How to Eat Keto for Dummies?
“Eating keto” refers to following a ketogenic diet, a low-carbohydrate, high-fat eating plan designed to induce a metabolic state called ketosis. Here’s a simplified guide on how to eat keto:
- Understand the Basics: Keto focuses on drastically reducing carbohydrate intake while increasing fat consumption. Carbs are limited to 20-50 grams per day, depending on individual goals and tolerance.
- Choose Keto-Friendly Foods:
- Proteins: Opt for sources like meat, poultry, fish, and eggs. Avoid processed meats with added sugars or fillers.
- Fats: Embrace healthy fats from sources like avocados, olive oil, nuts, and seeds.
- Low-Carb Vegetables: Consume non-starchy veggies like spinach, kale, broccoli, and cauliflower.
- Dairy: Select full-fat, unprocessed dairy products like cheese, yogurt, and butter.

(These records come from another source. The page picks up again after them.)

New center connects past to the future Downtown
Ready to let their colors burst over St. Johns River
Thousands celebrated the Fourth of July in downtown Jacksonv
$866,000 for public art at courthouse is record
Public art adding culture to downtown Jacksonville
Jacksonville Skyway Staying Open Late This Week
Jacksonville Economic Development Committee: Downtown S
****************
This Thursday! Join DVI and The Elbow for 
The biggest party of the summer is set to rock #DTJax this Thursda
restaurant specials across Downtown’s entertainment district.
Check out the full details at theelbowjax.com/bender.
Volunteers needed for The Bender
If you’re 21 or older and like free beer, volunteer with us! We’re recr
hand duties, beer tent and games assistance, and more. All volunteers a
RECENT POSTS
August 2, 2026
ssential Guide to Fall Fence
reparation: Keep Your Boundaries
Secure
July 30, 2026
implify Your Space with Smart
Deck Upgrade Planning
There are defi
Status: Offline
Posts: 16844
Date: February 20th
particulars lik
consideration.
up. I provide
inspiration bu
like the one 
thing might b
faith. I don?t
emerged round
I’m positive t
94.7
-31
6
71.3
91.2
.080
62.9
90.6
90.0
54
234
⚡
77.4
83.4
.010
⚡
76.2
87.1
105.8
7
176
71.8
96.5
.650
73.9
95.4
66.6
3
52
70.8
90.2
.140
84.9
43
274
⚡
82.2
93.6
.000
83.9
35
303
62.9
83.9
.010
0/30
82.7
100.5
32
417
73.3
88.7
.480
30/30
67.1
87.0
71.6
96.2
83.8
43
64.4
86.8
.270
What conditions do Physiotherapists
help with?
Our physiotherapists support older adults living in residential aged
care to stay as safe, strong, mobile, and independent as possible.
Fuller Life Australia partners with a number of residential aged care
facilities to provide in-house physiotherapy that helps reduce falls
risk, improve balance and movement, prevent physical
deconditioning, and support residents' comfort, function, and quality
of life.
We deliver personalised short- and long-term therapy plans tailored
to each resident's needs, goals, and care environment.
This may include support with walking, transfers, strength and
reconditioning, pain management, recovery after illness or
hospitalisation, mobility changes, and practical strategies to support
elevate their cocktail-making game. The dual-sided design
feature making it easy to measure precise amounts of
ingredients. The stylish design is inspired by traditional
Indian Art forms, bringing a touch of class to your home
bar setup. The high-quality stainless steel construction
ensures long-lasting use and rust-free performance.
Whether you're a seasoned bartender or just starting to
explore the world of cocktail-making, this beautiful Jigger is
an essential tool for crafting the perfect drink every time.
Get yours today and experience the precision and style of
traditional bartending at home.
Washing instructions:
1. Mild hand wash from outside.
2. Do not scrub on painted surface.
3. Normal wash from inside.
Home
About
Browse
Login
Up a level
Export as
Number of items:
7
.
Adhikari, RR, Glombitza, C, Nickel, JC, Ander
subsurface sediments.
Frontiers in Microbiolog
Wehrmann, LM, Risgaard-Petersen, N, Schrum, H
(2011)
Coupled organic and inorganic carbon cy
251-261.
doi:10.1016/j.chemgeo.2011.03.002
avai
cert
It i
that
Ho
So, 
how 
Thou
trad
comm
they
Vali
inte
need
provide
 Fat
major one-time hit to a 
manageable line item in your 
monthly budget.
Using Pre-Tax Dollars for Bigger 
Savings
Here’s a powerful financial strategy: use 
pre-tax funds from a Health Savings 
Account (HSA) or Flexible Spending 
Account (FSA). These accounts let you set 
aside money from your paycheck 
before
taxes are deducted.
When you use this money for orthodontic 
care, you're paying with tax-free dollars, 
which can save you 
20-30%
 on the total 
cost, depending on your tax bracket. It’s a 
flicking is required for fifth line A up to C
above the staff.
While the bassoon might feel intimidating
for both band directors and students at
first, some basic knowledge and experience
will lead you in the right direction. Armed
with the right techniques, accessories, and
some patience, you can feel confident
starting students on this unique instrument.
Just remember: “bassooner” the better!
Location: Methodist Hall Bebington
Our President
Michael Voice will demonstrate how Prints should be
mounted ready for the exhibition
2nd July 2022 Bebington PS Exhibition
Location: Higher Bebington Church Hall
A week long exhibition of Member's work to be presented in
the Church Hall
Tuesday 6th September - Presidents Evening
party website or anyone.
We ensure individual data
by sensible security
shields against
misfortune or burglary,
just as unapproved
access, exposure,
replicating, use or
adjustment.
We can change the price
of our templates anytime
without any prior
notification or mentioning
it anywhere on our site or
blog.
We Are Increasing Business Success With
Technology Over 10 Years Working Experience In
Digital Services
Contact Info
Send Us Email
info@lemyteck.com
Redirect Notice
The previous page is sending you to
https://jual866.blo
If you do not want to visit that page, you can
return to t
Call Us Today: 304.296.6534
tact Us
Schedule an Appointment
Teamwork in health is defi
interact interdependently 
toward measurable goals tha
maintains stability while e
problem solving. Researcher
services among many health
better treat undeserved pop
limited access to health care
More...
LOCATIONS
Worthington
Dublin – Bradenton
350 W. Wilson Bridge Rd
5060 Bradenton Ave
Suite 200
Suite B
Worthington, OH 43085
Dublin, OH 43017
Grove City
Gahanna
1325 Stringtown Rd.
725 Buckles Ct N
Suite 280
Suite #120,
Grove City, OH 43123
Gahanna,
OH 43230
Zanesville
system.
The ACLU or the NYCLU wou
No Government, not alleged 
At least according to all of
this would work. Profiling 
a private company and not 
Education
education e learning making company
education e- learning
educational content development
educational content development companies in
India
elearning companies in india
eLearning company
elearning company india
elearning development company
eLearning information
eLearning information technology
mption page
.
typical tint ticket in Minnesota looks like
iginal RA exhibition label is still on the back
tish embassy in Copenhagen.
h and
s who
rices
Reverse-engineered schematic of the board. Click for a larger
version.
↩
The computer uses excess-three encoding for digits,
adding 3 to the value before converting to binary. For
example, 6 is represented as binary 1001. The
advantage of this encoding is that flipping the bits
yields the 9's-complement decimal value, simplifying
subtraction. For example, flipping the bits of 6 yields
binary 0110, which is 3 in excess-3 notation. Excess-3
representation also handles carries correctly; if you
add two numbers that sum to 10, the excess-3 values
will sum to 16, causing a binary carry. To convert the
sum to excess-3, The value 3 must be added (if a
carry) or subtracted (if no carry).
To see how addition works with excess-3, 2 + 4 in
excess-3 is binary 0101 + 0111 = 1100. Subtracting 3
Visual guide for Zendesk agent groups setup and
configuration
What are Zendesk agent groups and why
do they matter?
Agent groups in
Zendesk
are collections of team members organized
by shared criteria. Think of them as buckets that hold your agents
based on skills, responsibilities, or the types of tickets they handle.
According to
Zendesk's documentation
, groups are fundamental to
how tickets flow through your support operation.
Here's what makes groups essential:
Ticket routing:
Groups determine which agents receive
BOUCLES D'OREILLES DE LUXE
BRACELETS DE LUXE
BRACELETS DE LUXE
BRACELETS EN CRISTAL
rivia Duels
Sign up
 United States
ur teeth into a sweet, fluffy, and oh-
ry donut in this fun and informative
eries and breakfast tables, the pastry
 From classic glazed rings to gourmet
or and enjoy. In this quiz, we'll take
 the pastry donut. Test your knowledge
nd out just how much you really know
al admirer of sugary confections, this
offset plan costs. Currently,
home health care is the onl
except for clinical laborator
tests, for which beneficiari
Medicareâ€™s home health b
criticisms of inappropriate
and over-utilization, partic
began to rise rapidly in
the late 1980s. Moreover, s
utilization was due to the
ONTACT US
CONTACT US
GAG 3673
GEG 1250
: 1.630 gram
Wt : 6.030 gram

- Nuts and Seeds: Almonds, walnuts, chia seeds, and flaxseeds can be keto-friendly snacks.
- Monitor Carb Intake: Keep track of net carbs (total carbs minus fiber) to stay within your daily limit.
- Moderate Protein: While protein is essential, excessive intake can hinder ketosis. Consume a moderate amount based on your activity level and goals.
- Healthy Fats: Prioritize healthy fats over trans fats and processed oils. Cook with olive oil, coconut oil, or butter.
- Stay Hydrated: Drink plenty of water to avoid dehydration, a common side effect of the keto diet.
- Meal Planning: Plan meals to ensure they align with your carb and fat targets. Consider using apps or websites for tracking.
- Ketosis: Ketosis occurs when your body shifts from burning glucose for energy to using stored fat. It may take a few days to a week to enter ketosis.
- Keto Flu: Some people experience flu-like symptoms when starting keto due to electrolyte imbalances. Stay hydrated and consider supplements.
- Consult a Professional: If you have underlying health conditions or are unsure about keto, consult a healthcare provider or registered dietitian.
- Long-Term Approach: Keto can be challenging to maintain long-term. Consider your goals and whether keto is sustainable for you.
- Exercise: Incorporate regular physical activity to support your overall health and fitness goals.
Remember that individual responses to keto can vary, and it’s essential to prioritize nutrient-dense foods and consult with a healthcare professional when making significant dietary changes. Eating keto for dummies involves simplifying the concept while being mindful of its potential effects on your body and overall well-being.